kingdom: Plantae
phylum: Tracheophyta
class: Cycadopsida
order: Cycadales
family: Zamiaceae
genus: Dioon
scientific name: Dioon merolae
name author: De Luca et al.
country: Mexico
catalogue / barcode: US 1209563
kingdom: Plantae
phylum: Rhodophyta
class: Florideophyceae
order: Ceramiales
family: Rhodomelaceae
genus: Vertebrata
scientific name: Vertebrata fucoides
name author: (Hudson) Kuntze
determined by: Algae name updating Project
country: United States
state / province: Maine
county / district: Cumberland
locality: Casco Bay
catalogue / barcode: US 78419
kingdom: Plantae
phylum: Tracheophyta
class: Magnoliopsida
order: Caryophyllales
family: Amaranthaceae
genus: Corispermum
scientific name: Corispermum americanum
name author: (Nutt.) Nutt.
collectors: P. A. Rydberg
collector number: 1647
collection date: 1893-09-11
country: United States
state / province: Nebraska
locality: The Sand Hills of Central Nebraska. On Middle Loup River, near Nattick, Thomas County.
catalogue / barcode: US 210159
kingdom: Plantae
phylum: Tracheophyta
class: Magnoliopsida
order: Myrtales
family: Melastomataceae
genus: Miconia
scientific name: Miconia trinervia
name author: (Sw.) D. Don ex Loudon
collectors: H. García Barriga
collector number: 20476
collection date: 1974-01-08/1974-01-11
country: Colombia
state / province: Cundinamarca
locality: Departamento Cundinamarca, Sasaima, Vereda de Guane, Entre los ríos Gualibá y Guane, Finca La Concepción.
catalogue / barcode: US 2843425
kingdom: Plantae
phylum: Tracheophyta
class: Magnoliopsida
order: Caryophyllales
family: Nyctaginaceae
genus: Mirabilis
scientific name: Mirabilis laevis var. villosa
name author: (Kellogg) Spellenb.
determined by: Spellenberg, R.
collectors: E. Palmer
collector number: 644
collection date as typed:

» Aim
Retype all of the rows above line by line, matching each one character for character.

» Written answer
kingdom: Plantae
phylum: Tracheophyta
class: Cycadopsida
order: Cycadales
family: Zamiaceae
genus: Dioon
scientific name: Dioon merolae
name author: De Luca et al.
country: Mexico
catalogue / barcode: US 1209563
kingdom: Plantae
phylum: Rhodophyta
class: Florideophyceae
order: Ceramiales
family: Rhodomelaceae
genus: Vertebrata
scientific name: Vertebrata fucoides
name author: (Hudson) Kuntze
determined by: Algae name updating Project
country: United States
state / province: Maine
county / district: Cumberland
locality: Casco Bay
catalogue / barcode: US 78419
kingdom: Plantae
phylum: Tracheophyta
class: Magnoliopsida
order: Caryophyllales
family: Amaranthaceae
genus: Corispermum
scientific name: Corispermum americanum
name author: (Nutt.) Nutt.
collectors: P. A. Rydberg
collector number: 1647
collection date: 1893-09-11
country: United States
state / province: Nebraska
locality: The Sand Hills of Central Nebraska. On Middle Loup River, near Nattick, Thomas County.
catalogue / barcode: US 210159
kingdom: Plantae
phylum: Tracheophyta
class: Magnoliopsida
order: Myrtales
family: Melastomataceae
genus: Miconia
scientific name: Miconia trinervia
name author: (Sw.) D. Don ex Loudon
collectors: H. García Barriga
collector number: 20476
collection date: 1974-01-08/1974-01-11
country: Colombia
state / province: Cundinamarca
locality: Departamento Cundinamarca, Sasaima, Vereda de Guane, Entre los ríos Gualibá y Guane, Finca La Concepción.
catalogue / barcode: US 2843425
kingdom: Plantae
phylum: Tracheophyta
class: Magnoliopsida
order: Caryophyllales
family: Nyctaginaceae
genus: Mirabilis
scientific name: Mirabilis laevis var. villosa
name author: (Kellogg) Spellenb.
determined by: Spellenberg, R.
collectors: E. Palmer
collector number: 644
collection date as typed:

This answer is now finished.